Entries shown: Begin
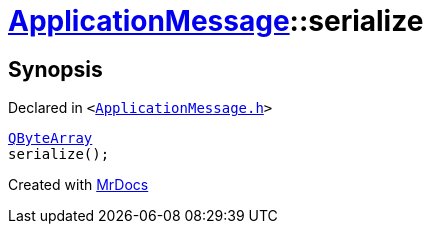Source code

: [#ApplicationMessage-serialize]
= xref:ApplicationMessage.adoc[ApplicationMessage]::serialize
:relfileprefix: ../
:mrdocs:


== Synopsis

Declared in `&lt;https://github.com/PrismLauncher/PrismLauncher/blob/develop/launcher/ApplicationMessage.h#L11[ApplicationMessage&period;h]&gt;`

[source,cpp,subs="verbatim,replacements,macros,-callouts"]
----
xref:QByteArray.adoc[QByteArray]
serialize();
----



[.small]#Created with https://www.mrdocs.com[MrDocs]#
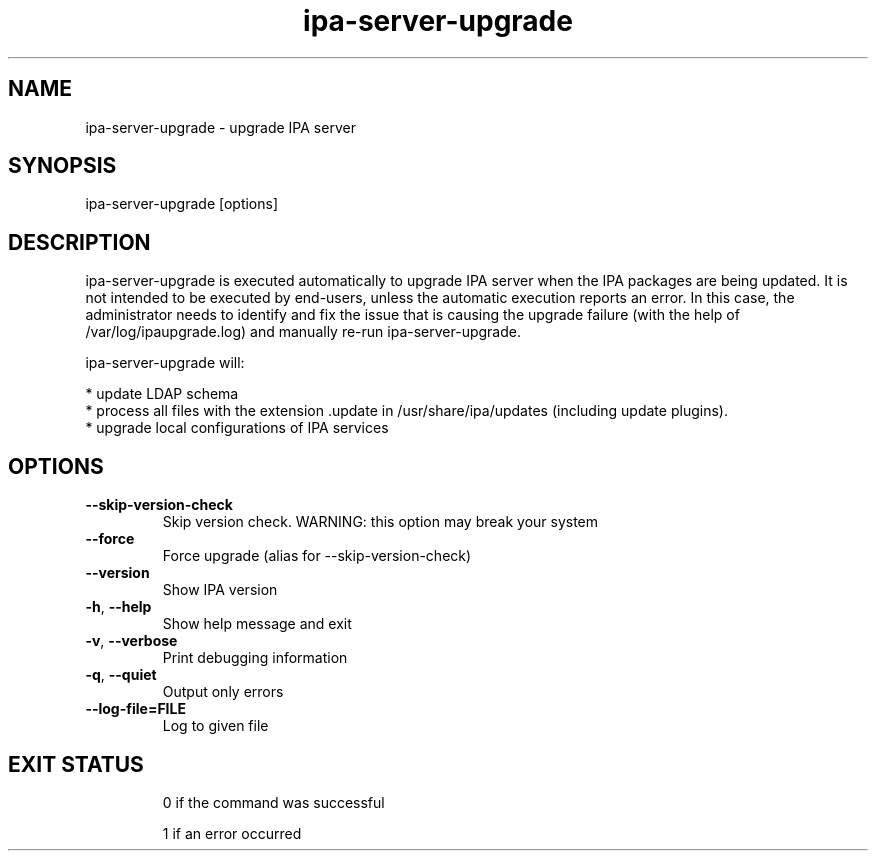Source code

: .\"
.\" Copyright (C) 2015  FreeIPA Contributors see COPYING for license
.\"

.TH "ipa-server-upgrade" "1" "April 02 2015" "IPA" "IPA Manual Pages"
.SH "NAME"
ipa\-server\-upgrade \- upgrade IPA server
.SH "SYNOPSIS"
ipa\-server\-upgrade [options]
.SH "DESCRIPTION"
ipa\-server\-upgrade is executed automatically to upgrade IPA server when
the IPA packages are being updated. It is not intended to be executed by
end\-users, unless the automatic execution reports an error. In this case,
the administrator needs to identify and fix the issue that is causing the
upgrade failure (with the help of /var/log/ipaupgrade.log)
and manually re\-run ipa\-server\-upgrade.

ipa\-server\-upgrade will:

    * update LDAP schema
    * process all files with the extension .update in /usr/share/ipa/updates (including update plugins).
    * upgrade local configurations of IPA services

.SH "OPTIONS"
.TP
\fB\-\-skip\-version\-check\fR
Skip version check. WARNING: this option may break your system
.TP
\fB\-\-force\fR
Force upgrade (alias for --skip-version-check)
.TP
\fB\-\-version\fR
Show IPA version
.TP
\fB\-h\fR, \fB\-\-help\fR
Show help message and exit
.TP
\fB\-v\fR, \fB\-\-verbose\fR
Print debugging information
.TP
\fB\-q\fR, \fB\-\-quiet\fR
Output only errors
.TP
\fB-\-log-file=FILE\fR
Log to given file
.TP

.SH "EXIT STATUS"
0 if the command was successful

1 if an error occurred
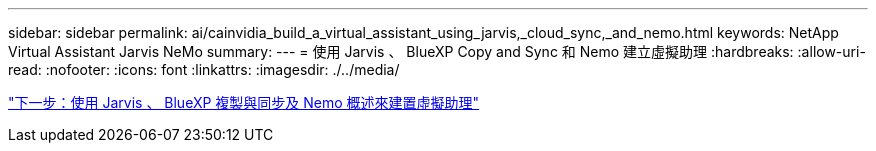 ---
sidebar: sidebar 
permalink: ai/cainvidia_build_a_virtual_assistant_using_jarvis,_cloud_sync,_and_nemo.html 
keywords: NetApp Virtual Assistant Jarvis NeMo 
summary:  
---
= 使用 Jarvis 、 BlueXP Copy and Sync 和 Nemo 建立虛擬助理
:hardbreaks:
:allow-uri-read: 
:nofooter: 
:icons: font
:linkattrs: 
:imagesdir: ./../media/


link:cainvidia_build_a_virtual_assistant_using_jarvis,_cloud_sync,_and_nemo_overview.html["下一步：使用 Jarvis 、 BlueXP 複製與同步及 Nemo 概述來建置虛擬助理"]
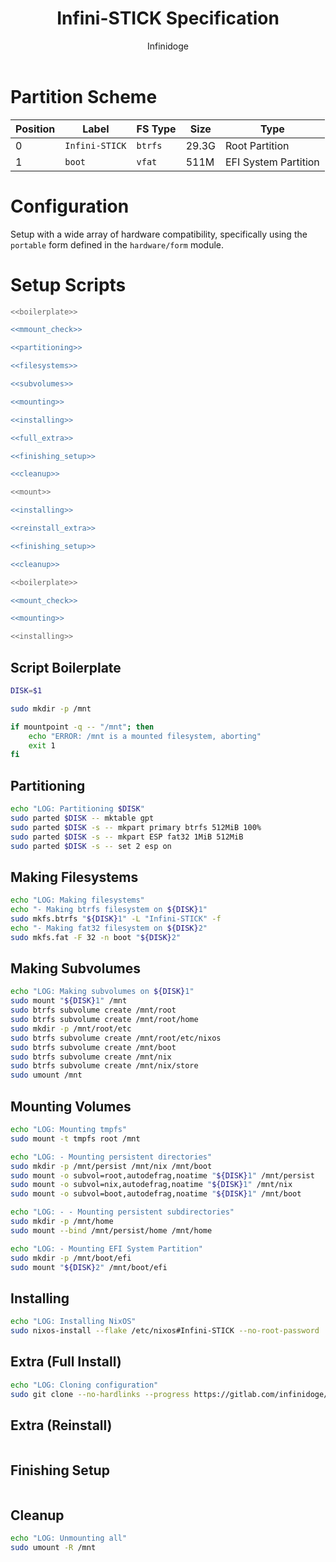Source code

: #+TITLE: Infini-STICK Specification
#+AUTHOR: Infinidoge
#+OPTIONS: toc:nil
#+LaTeX_CLASS_OPTIONS: [12pt]
#+LATEX_HEADER: \usepackage[margin=1in]{geometry}

* Partition Scheme

| Position | Label          | FS Type | Size  | Type                 |
|----------+----------------+---------+-------+----------------------|
|        0 | =Infini-STICK= | =btrfs= | 29.3G | Root Partition       |
|        1 | =boot=         | =vfat=  | 511M  | EFI System Partition |

* Configuration

Setup with a wide array of hardware compatibility, specifically using the =portable= form defined in the =hardware/form= module.

* Setup Scripts

#+NAME: full_install
#+BEGIN_SRC bash :tangle setup.bash :shebang "#!/usr/bin/env bash" :noweb yes :comments noweb
<<boilerplate>>

<<mmount_check>>

<<partitioning>>

<<filesystems>>

<<subvolumes>>

<<mounting>>

<<installing>>

<<full_extra>>

<<finishing_setup>>

<<cleanup>>
#+END_SRC

#+NAME: reinstall
#+BEGIN_SRC bash :tangle reinstall.bash :shebang "#!/usr/bin/env bash" :noweb yes :comments noweb
<<mount>>

<<installing>>

<<reinstall_extra>>

<<finishing_setup>>

<<cleanup>>
#+END_SRC

#+NAME: mount
#+BEGIN_SRC bash :tangle mount.bash :shebang "#!/usr/bin/env bash" :noweb yes :comments noweb
<<boilerplate>>

<<mount_check>>

<<mounting>>
#+END_SRC

#+NAME: install
#+BEGIN_SRC bash :tangle install.bash :shebang "#!/usr/bin/env bash" :noweb yes :comments noweb
<<installing>>
#+END_SRC

** Script Boilerplate

#+NAME: boilerplate
#+BEGIN_SRC bash
DISK=$1

sudo mkdir -p /mnt
#+END_SRC

#+NAME: mount_check
#+BEGIN_SRC bash
if mountpoint -q -- "/mnt"; then
    echo "ERROR: /mnt is a mounted filesystem, aborting"
    exit 1
fi
#+END_SRC

** Partitioning

#+NAME: partitioning
#+BEGIN_SRC bash
echo "LOG: Partitioning $DISK"
sudo parted $DISK -- mktable gpt
sudo parted $DISK -s -- mkpart primary btrfs 512MiB 100%
sudo parted $DISK -s -- mkpart ESP fat32 1MiB 512MiB
sudo parted $DISK -s -- set 2 esp on
#+END_SRC

** Making Filesystems

#+NAME: filesystems
#+BEGIN_SRC bash
echo "LOG: Making filesystems"
echo "- Making btrfs filesystem on ${DISK}1"
sudo mkfs.btrfs "${DISK}1" -L "Infini-STICK" -f
echo "- Making fat32 filesystem on ${DISK}2"
sudo mkfs.fat -F 32 -n boot "${DISK}2"
#+END_SRC

** Making Subvolumes

#+NAME: subvolumes
#+BEGIN_SRC bash
echo "LOG: Making subvolumes on ${DISK}1"
sudo mount "${DISK}1" /mnt
sudo btrfs subvolume create /mnt/root
sudo btrfs subvolume create /mnt/root/home
sudo mkdir -p /mnt/root/etc
sudo btrfs subvolume create /mnt/root/etc/nixos
sudo btrfs subvolume create /mnt/boot
sudo btrfs subvolume create /mnt/nix
sudo btrfs subvolume create /mnt/nix/store
sudo umount /mnt
#+END_SRC

** Mounting Volumes

#+NAME: mounting
#+BEGIN_SRC bash
echo "LOG: Mounting tmpfs"
sudo mount -t tmpfs root /mnt

echo "LOG: - Mounting persistent directories"
sudo mkdir -p /mnt/persist /mnt/nix /mnt/boot
sudo mount -o subvol=root,autodefrag,noatime "${DISK}1" /mnt/persist
sudo mount -o subvol=nix,autodefrag,noatime "${DISK}1" /mnt/nix
sudo mount -o subvol=boot,autodefrag,noatime "${DISK}1" /mnt/boot

echo "LOG: - - Mounting persistent subdirectories"
sudo mkdir -p /mnt/home
sudo mount --bind /mnt/persist/home /mnt/home

echo "LOG: - Mounting EFI System Partition"
sudo mkdir -p /mnt/boot/efi
sudo mount "${DISK}2" /mnt/boot/efi
#+END_SRC

** Installing

#+NAME: installing
#+BEGIN_SRC bash
echo "LOG: Installing NixOS"
sudo nixos-install --flake /etc/nixos#Infini-STICK --no-root-password
#+END_SRC

** Extra (Full Install)

#+NAME: full_extra
#+BEGIN_SRC bash
echo "LOG: Cloning configuration"
sudo git clone --no-hardlinks --progress https://gitlab.com/infinidoge/devos.git /mnt/persist/etc/nixos
#+END_SRC

** Extra (Reinstall)

#+NAME: reinstall_extra
#+BEGIN_SRC bash
#+END_SRC

** Finishing Setup

#+NAME: finishing_setup
#+BEGIN_SRC bash
#+END_SRC

** Cleanup

#+NAME: cleanup
#+BEGIN_SRC bash
echo "LOG: Unmounting all"
sudo umount -R /mnt
#+END_SRC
Entries shown: End
_Problem details_.
Copy each line from the entries above that has the word "mrdocs" in it.

_Result_.
:mrdocs:
[.small]#Created with https://www.mrdocs.com[MrDocs]#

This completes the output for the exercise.